Bu yayınların ciddi boyutlarda ‘’bilgi kirliliğine’’ sebebiyet verdiğini ve kamuoyunu yanlış bilgilendirdiğini dile getiren Engin, ‘’Bir çoğu doğru olmayan bu bilgiler, çeşitli kişi ve gruplar tarafından da yanlış yorumlandığı için kamuoyunda yanlış beklentilere yol açmakta, soruşturmanın selametini, şüphelilerin özel yaşam ve temel haklarını ihlal etmekte ve yargı aleyhine de ağır eleştirilere sebebiyet vermektedir’’ diye konuştu.
Başsavcı Engin, basın ve kamuoyundan, gerek devam eden soruşturma safhasında, gerek bundan sonraki yargılanama safhasında, yetkililerin açıklamaları dışındaki bilgilere itibar etmemelerini, soruşturma ve yargılama ile ilgili gereken hassasiyeti göstermelerini istedi.

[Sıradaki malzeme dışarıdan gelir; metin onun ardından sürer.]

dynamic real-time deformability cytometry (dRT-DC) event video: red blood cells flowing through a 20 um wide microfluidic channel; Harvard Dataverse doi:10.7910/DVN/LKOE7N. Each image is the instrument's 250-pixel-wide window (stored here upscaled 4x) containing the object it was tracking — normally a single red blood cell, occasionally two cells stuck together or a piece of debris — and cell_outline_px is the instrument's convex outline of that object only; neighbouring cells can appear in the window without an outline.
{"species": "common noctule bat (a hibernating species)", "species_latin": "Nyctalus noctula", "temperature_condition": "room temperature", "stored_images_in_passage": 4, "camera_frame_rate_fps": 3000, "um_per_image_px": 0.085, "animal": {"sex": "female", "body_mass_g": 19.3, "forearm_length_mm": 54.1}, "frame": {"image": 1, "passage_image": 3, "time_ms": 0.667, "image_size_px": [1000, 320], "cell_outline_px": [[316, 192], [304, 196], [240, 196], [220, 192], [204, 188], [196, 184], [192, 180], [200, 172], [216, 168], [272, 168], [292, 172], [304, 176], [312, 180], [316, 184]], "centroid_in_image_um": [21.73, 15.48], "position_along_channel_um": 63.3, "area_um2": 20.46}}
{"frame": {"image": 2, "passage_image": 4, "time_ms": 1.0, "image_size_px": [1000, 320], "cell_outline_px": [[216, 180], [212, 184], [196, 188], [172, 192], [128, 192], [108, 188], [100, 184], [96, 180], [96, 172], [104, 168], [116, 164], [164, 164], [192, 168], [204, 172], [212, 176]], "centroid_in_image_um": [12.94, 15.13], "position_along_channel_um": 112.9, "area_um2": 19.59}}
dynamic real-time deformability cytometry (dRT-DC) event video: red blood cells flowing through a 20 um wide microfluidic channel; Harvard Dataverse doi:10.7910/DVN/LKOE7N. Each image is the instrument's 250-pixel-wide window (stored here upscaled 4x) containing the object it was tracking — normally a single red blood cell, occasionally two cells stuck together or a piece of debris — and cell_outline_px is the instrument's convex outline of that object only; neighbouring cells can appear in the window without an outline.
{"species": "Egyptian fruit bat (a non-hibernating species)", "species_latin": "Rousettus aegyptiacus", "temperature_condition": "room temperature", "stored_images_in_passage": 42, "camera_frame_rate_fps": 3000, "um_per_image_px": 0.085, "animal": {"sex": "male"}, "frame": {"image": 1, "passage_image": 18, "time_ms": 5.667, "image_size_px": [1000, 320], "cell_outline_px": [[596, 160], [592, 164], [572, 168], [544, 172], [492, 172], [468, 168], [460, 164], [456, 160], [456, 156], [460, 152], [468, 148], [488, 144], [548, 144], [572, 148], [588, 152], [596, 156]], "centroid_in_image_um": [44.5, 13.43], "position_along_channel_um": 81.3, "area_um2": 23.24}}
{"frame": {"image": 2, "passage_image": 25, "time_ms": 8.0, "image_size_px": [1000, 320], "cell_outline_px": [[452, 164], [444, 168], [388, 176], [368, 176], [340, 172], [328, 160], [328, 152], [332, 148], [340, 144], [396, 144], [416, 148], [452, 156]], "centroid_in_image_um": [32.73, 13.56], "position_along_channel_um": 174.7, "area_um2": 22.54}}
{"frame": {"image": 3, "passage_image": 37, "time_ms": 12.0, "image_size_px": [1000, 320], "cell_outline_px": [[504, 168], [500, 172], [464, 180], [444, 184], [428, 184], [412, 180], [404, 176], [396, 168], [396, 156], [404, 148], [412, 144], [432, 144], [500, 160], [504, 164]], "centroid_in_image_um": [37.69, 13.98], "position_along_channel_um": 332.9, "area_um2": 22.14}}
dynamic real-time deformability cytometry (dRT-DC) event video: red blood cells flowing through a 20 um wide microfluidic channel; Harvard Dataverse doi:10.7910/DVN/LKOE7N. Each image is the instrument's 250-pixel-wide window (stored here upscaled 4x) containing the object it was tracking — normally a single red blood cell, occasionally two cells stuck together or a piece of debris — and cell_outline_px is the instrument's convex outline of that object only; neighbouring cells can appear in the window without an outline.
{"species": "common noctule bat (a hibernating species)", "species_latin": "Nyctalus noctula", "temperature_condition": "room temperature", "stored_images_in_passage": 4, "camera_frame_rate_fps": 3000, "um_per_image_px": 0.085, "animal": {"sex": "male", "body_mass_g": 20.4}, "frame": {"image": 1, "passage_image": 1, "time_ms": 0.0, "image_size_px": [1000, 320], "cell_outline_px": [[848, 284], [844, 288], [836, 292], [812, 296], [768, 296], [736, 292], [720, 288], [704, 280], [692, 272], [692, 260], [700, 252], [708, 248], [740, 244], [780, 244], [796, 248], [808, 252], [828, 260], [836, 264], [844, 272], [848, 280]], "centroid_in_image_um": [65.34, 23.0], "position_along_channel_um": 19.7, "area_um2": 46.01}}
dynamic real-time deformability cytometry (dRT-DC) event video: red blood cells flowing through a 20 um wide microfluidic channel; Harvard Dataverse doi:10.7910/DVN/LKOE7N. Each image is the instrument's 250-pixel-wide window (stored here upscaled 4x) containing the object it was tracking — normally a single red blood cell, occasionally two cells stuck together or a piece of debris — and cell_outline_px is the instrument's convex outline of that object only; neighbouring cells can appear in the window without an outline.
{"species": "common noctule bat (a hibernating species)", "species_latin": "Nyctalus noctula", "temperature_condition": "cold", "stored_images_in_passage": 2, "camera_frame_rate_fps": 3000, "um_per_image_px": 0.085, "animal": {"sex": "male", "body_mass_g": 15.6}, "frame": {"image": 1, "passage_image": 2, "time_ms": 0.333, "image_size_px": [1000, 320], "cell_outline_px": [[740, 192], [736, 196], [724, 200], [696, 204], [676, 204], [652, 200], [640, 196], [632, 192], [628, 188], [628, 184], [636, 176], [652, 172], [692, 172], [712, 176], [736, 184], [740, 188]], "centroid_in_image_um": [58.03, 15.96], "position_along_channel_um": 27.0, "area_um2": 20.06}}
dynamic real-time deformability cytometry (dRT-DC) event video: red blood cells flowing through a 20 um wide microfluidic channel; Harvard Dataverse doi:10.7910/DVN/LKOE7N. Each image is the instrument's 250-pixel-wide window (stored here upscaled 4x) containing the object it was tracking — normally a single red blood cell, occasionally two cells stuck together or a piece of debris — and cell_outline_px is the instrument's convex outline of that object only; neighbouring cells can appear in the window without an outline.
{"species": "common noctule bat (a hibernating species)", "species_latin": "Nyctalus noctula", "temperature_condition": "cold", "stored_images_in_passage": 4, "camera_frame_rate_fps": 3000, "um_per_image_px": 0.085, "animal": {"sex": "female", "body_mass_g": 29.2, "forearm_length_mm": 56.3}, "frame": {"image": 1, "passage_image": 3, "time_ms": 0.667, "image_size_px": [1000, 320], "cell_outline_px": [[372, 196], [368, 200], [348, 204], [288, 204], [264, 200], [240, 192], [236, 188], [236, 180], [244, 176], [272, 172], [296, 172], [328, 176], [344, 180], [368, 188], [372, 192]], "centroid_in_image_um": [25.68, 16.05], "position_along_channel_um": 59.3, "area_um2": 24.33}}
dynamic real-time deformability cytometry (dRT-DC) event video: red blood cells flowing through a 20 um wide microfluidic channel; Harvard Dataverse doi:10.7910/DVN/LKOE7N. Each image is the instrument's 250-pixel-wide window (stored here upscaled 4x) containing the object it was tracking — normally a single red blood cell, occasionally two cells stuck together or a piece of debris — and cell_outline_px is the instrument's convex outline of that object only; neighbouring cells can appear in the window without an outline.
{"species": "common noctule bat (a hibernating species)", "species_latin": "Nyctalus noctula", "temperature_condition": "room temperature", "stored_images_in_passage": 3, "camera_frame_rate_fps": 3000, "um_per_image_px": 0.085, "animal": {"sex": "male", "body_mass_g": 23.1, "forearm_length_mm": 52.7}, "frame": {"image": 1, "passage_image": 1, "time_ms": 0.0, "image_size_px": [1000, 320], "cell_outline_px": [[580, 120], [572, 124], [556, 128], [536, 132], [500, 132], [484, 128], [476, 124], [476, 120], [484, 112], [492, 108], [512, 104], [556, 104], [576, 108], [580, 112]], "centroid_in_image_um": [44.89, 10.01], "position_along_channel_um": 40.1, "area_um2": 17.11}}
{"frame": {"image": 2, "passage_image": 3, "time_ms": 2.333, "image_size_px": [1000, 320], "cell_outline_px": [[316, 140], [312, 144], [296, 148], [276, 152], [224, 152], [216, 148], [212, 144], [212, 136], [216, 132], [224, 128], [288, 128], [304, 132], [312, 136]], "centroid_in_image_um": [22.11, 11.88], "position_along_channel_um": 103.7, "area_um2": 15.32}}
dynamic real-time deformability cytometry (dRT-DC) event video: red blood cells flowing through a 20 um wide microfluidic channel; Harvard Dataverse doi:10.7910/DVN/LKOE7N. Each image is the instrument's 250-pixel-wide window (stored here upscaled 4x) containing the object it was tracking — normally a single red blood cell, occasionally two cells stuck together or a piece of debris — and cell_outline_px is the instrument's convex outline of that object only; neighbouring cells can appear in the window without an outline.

“ERGENEKON” İSMİNİ ZANLILAR VERDİ
Basın açıklamasının ardından, gazetecilerin sorularını da cevaplayan Başsavcı Aykut Cengiz Engin, ‘’Örgütün adı var mı?’’ şeklindeki soruya, ‘’Bu örgüt ismi, soruşturmayı yapan savcılarımız tarafından konulmuş bir isim değildir. Zira Cumhuriyet Savcılarının yapmış bulundukları soruşturmalarda herhangi bir isim konulmaz. Böyle bir uygulama söz konusu değildir. İddianamede yer alan ve kamuoyunda ‘Ergenekon’ olarak vasıflandırılan bu isim, bir örgütün yapılanmasında örgüt mensubu olarak iddia edilen kişilerin kendilerinin örgütlerine verdikleri bir isimdir. Bu itibarla bu şekilde zikredilmiştir’’ cevabını verdi.
AÇIKLAMADAN NOTLAR
İstanbul Cumhuriyet Başsavcısı Engin, açıklamayı yazılı metinden okudu. Açıklama sırasında İstanbul Cumhuriyet Başsavcı Vekili Turan Çolakkadı hazır bulundu. Açıklamayı sabah erken saatlerden itibaren adliyeye gelen çok sayıda basın mensubu izledi. Gazeteciler arasında zaman zaman izdiham ve tartışmalar yaşandı. Yurt dışından basın mensuplarının da ilgi gösterdiği açıklamayı, birçok televizyon kuruluşu canlı yayımladı. Açıklama sırasında güvenlik güçleri adliye çevresinde güvenlik önlemi aldı.